**Structured diff data**:
------------------------------------------------
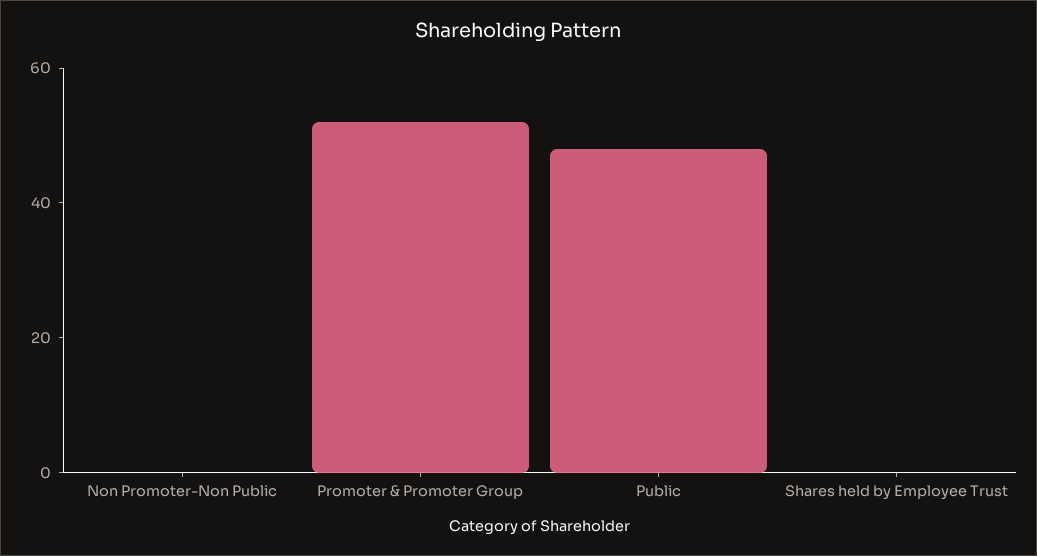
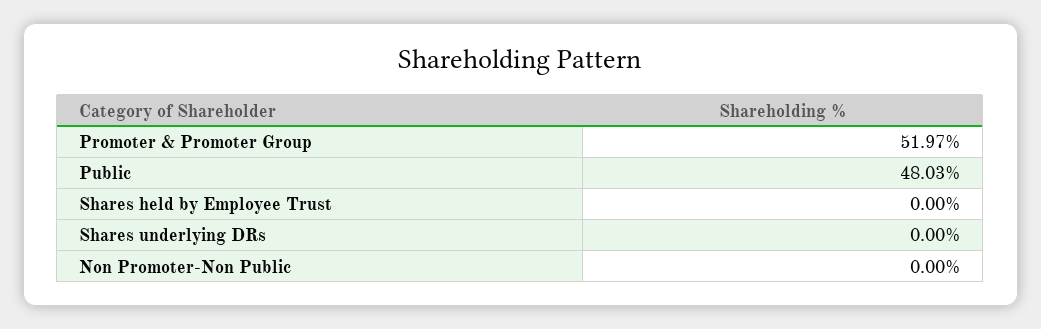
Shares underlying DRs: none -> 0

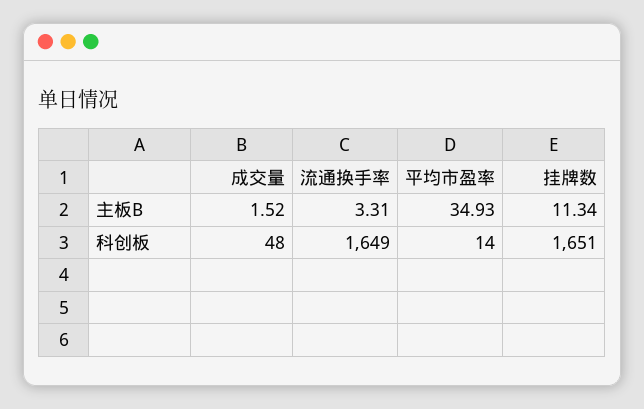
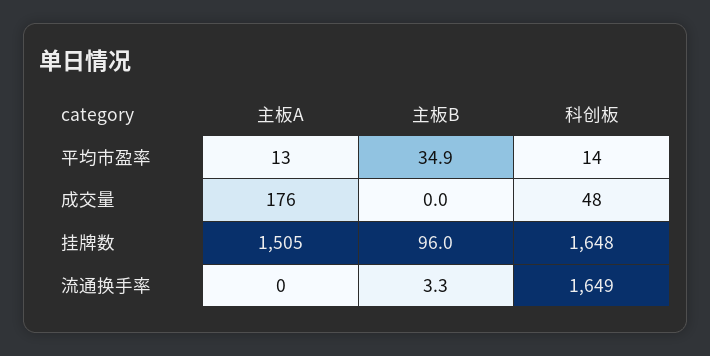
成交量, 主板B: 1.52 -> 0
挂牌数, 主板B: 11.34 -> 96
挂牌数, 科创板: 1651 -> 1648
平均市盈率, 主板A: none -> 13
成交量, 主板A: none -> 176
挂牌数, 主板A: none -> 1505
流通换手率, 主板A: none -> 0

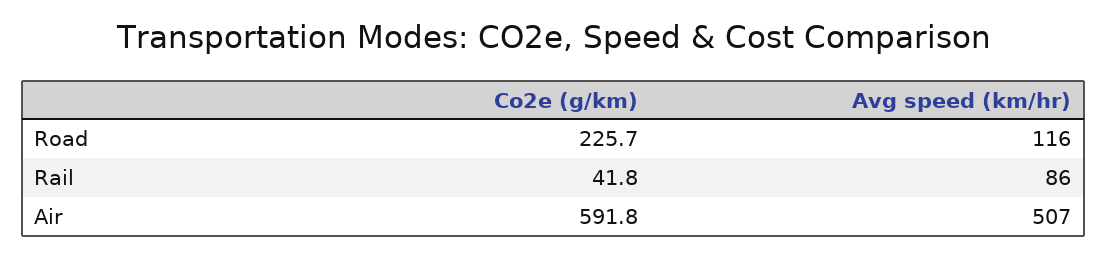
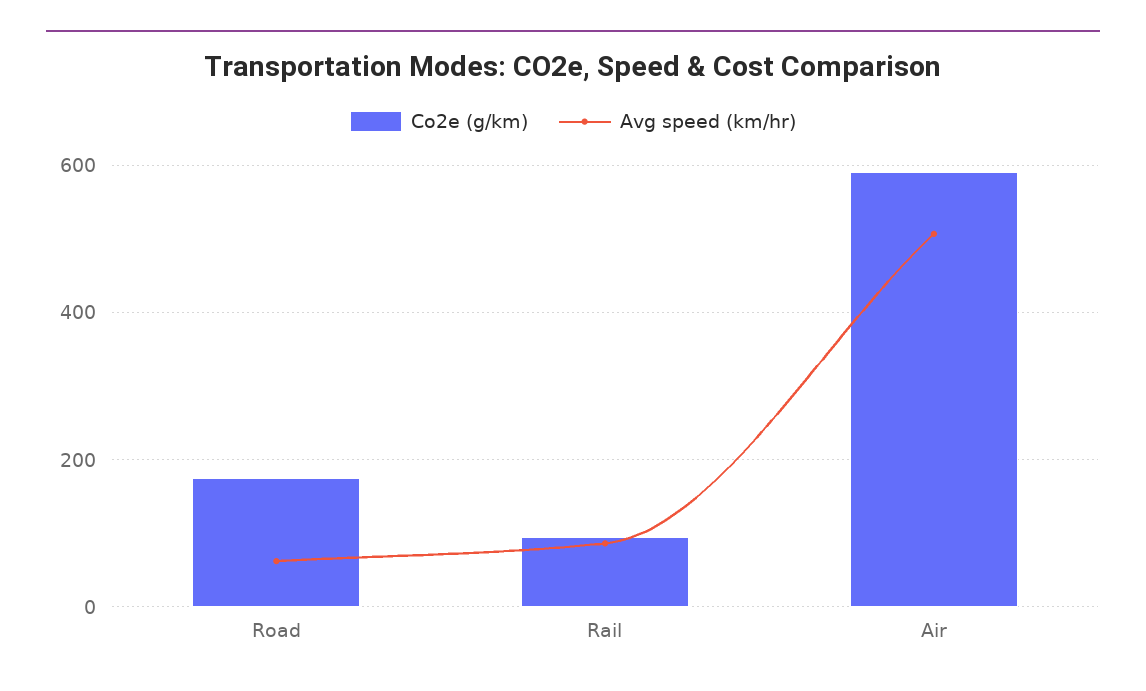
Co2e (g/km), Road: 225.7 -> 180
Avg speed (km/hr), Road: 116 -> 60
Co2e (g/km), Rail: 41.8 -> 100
------------------------------------------------
**Brief**: Would you copy out each line of the records above where the word "Road" occurs?

**Solution for this task**:
Co2e (g/km), Road: 225.7 -> 180
Avg speed (km/hr), Road: 116 -> 60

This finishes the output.